WORK ORDER — Rewrite the material below, replacing "Kaminkehrer" with "Schornsteinfeger" and leaving everything else unchanged.

Data excerpts
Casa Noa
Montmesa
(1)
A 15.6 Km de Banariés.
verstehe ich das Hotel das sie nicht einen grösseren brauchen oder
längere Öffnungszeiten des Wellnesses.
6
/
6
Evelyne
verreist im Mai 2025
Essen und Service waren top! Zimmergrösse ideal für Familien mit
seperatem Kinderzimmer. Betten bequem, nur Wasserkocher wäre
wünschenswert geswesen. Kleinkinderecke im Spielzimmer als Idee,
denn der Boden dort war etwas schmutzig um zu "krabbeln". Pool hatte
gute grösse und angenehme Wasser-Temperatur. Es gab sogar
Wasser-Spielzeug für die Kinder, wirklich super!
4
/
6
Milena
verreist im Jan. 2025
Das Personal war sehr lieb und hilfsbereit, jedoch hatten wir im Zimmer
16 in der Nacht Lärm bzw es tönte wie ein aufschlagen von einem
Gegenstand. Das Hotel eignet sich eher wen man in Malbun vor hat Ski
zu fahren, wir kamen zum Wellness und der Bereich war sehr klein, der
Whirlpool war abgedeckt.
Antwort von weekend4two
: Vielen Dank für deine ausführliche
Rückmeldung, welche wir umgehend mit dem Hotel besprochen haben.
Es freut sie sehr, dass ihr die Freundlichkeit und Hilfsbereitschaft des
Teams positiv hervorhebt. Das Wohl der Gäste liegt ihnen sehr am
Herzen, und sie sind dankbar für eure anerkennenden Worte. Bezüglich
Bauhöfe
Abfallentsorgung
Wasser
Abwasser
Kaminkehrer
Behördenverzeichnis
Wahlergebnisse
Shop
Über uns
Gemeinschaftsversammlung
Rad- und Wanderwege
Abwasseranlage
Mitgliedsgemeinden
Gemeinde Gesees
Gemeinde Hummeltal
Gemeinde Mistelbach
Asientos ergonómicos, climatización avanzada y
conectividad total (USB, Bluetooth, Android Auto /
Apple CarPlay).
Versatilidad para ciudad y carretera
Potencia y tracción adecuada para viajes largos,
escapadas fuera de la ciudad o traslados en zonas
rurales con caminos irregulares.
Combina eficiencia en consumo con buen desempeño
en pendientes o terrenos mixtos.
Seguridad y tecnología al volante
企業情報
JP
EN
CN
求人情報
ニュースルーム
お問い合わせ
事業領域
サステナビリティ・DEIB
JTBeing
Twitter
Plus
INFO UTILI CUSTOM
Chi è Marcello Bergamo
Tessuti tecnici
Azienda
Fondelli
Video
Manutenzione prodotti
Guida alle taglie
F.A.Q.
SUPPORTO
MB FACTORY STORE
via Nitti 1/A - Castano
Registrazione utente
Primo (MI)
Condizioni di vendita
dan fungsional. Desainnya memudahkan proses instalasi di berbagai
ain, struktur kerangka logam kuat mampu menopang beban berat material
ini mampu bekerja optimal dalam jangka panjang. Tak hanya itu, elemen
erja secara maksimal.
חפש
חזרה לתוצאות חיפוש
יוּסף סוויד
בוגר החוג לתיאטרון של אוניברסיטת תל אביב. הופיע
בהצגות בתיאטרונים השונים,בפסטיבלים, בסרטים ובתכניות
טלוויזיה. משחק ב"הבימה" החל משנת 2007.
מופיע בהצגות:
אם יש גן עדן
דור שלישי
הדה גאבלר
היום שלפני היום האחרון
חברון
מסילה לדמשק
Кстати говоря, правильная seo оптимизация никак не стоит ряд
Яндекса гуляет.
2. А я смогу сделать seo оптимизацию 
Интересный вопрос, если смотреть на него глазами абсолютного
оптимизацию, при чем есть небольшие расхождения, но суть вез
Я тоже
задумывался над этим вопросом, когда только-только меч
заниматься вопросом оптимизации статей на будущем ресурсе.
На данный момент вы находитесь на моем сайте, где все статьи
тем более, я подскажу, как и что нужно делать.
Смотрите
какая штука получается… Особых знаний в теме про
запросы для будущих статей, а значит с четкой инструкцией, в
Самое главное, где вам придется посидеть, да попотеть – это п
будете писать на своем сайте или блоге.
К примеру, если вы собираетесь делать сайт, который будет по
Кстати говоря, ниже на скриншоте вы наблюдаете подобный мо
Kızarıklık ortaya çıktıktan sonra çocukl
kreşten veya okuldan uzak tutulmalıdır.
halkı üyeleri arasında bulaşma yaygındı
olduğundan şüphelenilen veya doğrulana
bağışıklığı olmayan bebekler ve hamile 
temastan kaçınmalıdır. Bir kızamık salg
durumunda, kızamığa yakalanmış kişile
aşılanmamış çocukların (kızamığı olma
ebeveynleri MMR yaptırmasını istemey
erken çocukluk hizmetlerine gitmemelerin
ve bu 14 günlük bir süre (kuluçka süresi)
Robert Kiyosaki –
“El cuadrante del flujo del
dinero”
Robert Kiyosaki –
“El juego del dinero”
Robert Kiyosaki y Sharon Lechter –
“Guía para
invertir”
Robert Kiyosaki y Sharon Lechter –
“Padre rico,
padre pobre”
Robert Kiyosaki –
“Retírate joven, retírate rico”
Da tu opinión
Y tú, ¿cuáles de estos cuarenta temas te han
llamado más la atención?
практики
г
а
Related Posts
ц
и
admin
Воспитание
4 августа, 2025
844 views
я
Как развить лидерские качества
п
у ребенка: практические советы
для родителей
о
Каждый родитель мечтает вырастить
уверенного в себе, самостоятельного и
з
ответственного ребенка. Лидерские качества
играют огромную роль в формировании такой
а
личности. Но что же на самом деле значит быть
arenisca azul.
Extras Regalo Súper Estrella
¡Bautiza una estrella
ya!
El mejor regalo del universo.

ANSWER TO THIS TASK —
Casa Noa
Montmesa
(1)
A 15.6 Km de Banariés.
verstehe ich das Hotel das sie nicht einen grösseren brauchen oder
längere Öffnungszeiten des Wellnesses.
6
/
6
Evelyne
verreist im Mai 2025
Essen und Service waren top! Zimmergrösse ideal für Familien mit
seperatem Kinderzimmer. Betten bequem, nur Wasserkocher wäre
wünschenswert geswesen. Kleinkinderecke im Spielzimmer als Idee,
denn der Boden dort war etwas schmutzig um zu "krabbeln". Pool hatte
gute grösse und angenehme Wasser-Temperatur. Es gab sogar
Wasser-Spielzeug für die Kinder, wirklich super!
4
/
6
Milena
verreist im Jan. 2025
Das Personal war sehr lieb und hilfsbereit, jedoch hatten wir im Zimmer
16 in der Nacht Lärm bzw es tönte wie ein aufschlagen von einem
Gegenstand. Das Hotel eignet sich eher wen man in Malbun vor hat Ski
zu fahren, wir kamen zum Wellness und der Bereich war sehr klein, der
Whirlpool war abgedeckt.
Antwort von weekend4two
: Vielen Dank für deine ausführliche
Rückmeldung, welche wir umgehend mit dem Hotel besprochen haben.
Es freut sie sehr, dass ihr die Freundlichkeit und Hilfsbereitschaft des
Teams positiv hervorhebt. Das Wohl der Gäste liegt ihnen sehr am
Herzen, und sie sind dankbar für eure anerkennenden Worte. Bezüglich
Bauhöfe
Abfallentsorgung
Wasser
Abwasser
Schornsteinfeger
Behördenverzeichnis
Wahlergebnisse
Shop
Über uns
Gemeinschaftsversammlung
Rad- und Wanderwege
Abwasseranlage
Mitgliedsgemeinden
Gemeinde Gesees
Gemeinde Hummeltal
Gemeinde Mistelbach
Asientos ergonómicos, climatización avanzada y
conectividad total (USB, Bluetooth, Android Auto /
Apple CarPlay).
Versatilidad para ciudad y carretera
Potencia y tracción adecuada para viajes largos,
escapadas fuera de la ciudad o traslados en zonas
rurales con caminos irregulares.
Combina eficiencia en consumo con buen desempeño
en pendientes o terrenos mixtos.
Seguridad y tecnología al volante
企業情報
JP
EN
CN
求人情報
ニュースルーム
お問い合わせ
事業領域
サステナビリティ・DEIB
JTBeing
Twitter
Plus
INFO UTILI CUSTOM
Chi è Marcello Bergamo
Tessuti tecnici
Azienda
Fondelli
Video
Manutenzione prodotti
Guida alle taglie
F.A.Q.
SUPPORTO
MB FACTORY STORE
via Nitti 1/A - Castano
Registrazione utente
Primo (MI)
Condizioni di vendita
dan fungsional. Desainnya memudahkan proses instalasi di berbagai
ain, struktur kerangka logam kuat mampu menopang beban berat material
ini mampu bekerja optimal dalam jangka panjang. Tak hanya itu, elemen
erja secara maksimal.
חפש
חזרה לתוצאות חיפוש
יוּסף סוויד
בוגר החוג לתיאטרון של אוניברסיטת תל אביב. הופיע
בהצגות בתיאטרונים השונים,בפסטיבלים, בסרטים ובתכניות
טלוויזיה. משחק ב"הבימה" החל משנת 2007.
מופיע בהצגות:
אם יש גן עדן
דור שלישי
הדה גאבלר
היום שלפני היום האחרון
חברון
מסילה לדמשק
Кстати говоря, правильная seo оптимизация никак не стоит ряд
Яндекса гуляет.
2. А я смогу сделать seo оптимизацию 
Интересный вопрос, если смотреть на него глазами абсолютного
оптимизацию, при чем есть небольшие расхождения, но суть вез
Я тоже
задумывался над этим вопросом, когда только-только меч
заниматься вопросом оптимизации статей на будущем ресурсе.
На данный момент вы находитесь на моем сайте, где все статьи
тем более, я подскажу, как и что нужно делать.
Смотрите
какая штука получается… Особых знаний в теме про
запросы для будущих статей, а значит с четкой инструкцией, в
Самое главное, где вам придется посидеть, да попотеть – это п
будете писать на своем сайте или блоге.
К примеру, если вы собираетесь делать сайт, который будет по
Кстати говоря, ниже на скриншоте вы наблюдаете подобный мо
Kızarıklık ortaya çıktıktan sonra çocukl
kreşten veya okuldan uzak tutulmalıdır.
halkı üyeleri arasında bulaşma yaygındı
olduğundan şüphelenilen veya doğrulana
bağışıklığı olmayan bebekler ve hamile 
temastan kaçınmalıdır. Bir kızamık salg
durumunda, kızamığa yakalanmış kişile
aşılanmamış çocukların (kızamığı olma
ebeveynleri MMR yaptırmasını istemey
erken çocukluk hizmetlerine gitmemelerin
ve bu 14 günlük bir süre (kuluçka süresi)
Robert Kiyosaki –
“El cuadrante del flujo del
dinero”
Robert Kiyosaki –
“El juego del dinero”
Robert Kiyosaki y Sharon Lechter –
“Guía para
invertir”
Robert Kiyosaki y Sharon Lechter –
“Padre rico,
padre pobre”
Robert Kiyosaki –
“Retírate joven, retírate rico”
Da tu opinión
Y tú, ¿cuáles de estos cuarenta temas te han
llamado más la atención?
практики
г
а
Related Posts
ц
и
admin
Воспитание
4 августа, 2025
844 views
я
Как развить лидерские качества
п
у ребенка: практические советы
для родителей
о
Каждый родитель мечтает вырастить
уверенного в себе, самостоятельного и
з
ответственного ребенка. Лидерские качества
играют огромную роль в формировании такой
а
личности. Но что же на самом деле значит быть
arenisca azul.
Extras Regalo Súper Estrella
¡Bautiza una estrella
ya!
El mejor regalo del universo.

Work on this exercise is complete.